What Blood Test Abnormalities Are Common in FIP

Feline Infectious Peritonitis (FIP) remains one of the most complex and devastating diseases affecting cats worldwide. Its elusive clinical presentation and the difficulty of definitive diagnosis challenge veterinarians daily. Blood tests provide vital clues, helping guide suspicion and treatment. This article investigates the landscape of commonly observed blood test abnormalities in FIP, unpacks their underlying mechanisms, and discusses their diagnostic relevance within American veterinary practice.

Feline Infectious Peritonitis, caused by a mutation in feline coronavirus, brings forth a range of systemic manifestations. While direct tests for FIP are either unavailable or unreliable, thorough bloodwork frequently points to the disease. Understanding these laboratory markers is essential for prompt recognition, supportive care, and differential diagnosis.

Complete Blood Count (CBC) Changes

CBC profiles in FIP frequently demonstrate several hallmark findings. The most consistent abnormality is a persistent, often nonregenerative anemia. The red blood cell count may be moderately to severely reduced. This is typically classified as a normocytic, normochromic anemia, resulting from chronic inflammation rather than blood loss or destruction.

Leukocyte patterns vary depending on the stage and form of FIP. In many cases, moderate to marked leukocytosis is observed, dominated by increased neutrophil counts (neutrophilia). This elevation reflects the robust inflammatory activity associated with FIP. Occasional neutropenia may be seen, especially in advanced or acute cases where overwhelming infection suppresses marrow function. Mild monocytosis is another frequent finding, underlining the chronicity of immune system activation.
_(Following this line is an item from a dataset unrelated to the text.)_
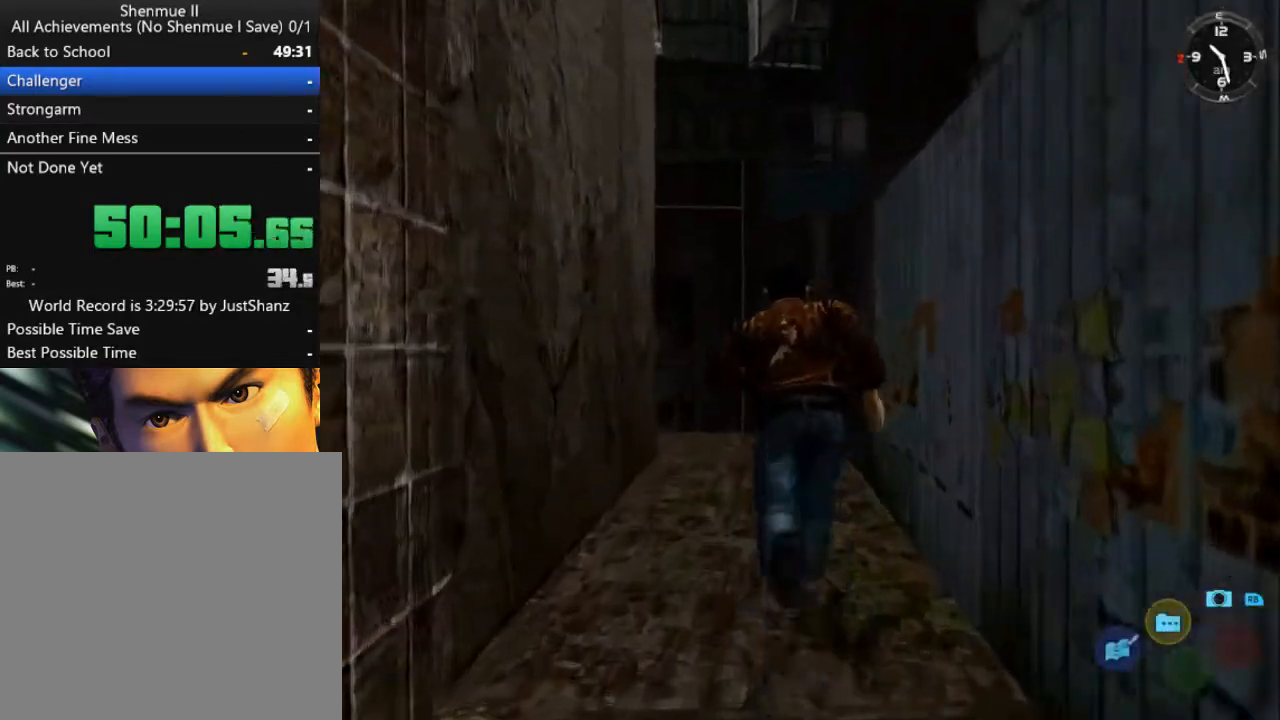
{"buttons": ["L2"], "left_stick": "center", "right_stick": "center", "events": []}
Lymphocyte populations often decrease—lymphopenia is common. This is partially attributed to viral-induced immunosuppression, making affected cats more vulnerable to secondary infections. Platelet numbers, in contrast, generally remain within normal limits. Thrombocytopenia is not a defining characteristic of FIP but may arise occasionally due to concurrent complications.

Serum Biochemistry Profile

Biochemistry panels are invaluable for highlighting organ involvement and systemic inflammation. One of the most notable and consistent findings in cats suffering from FIP is elevated total serum protein, mainly hyperglobulinemia. This rise stems from excessive antibody production and chronic inflammatory stimulation. Albumin, conversely, frequently drops, leading to a decreased albumin-to-globulin (A:G) ratio—values below 0.4 are strongly suggestive of FIP in many cases.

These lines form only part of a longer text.